## To do
Every record must be given again word for word; no picture belongs in the copy.

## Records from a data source
□ □ □ □ □ □ □

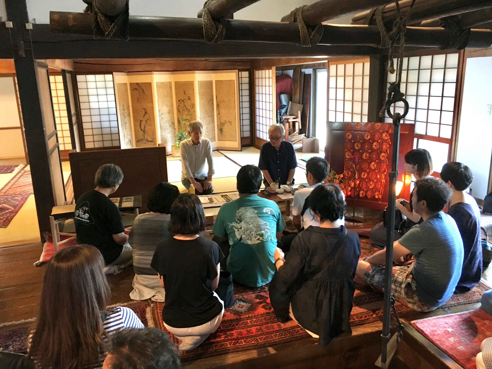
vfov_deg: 48.2
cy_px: 184
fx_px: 412
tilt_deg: -13.8
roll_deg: +1.6
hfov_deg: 61.7
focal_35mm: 29
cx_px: 246
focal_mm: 4.15
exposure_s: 1/24
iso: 200
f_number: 2.2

□ □ □ □ □ □ □

## Response to this task
vfov_deg: 48.2
cy_px: 184
fx_px: 412
tilt_deg: -13.8
roll_deg: +1.6
hfov_deg: 61.7
focal_35mm: 29
cx_px: 246
focal_mm: 4.15
exposure_s: 1/24
iso: 200
f_number: 2.2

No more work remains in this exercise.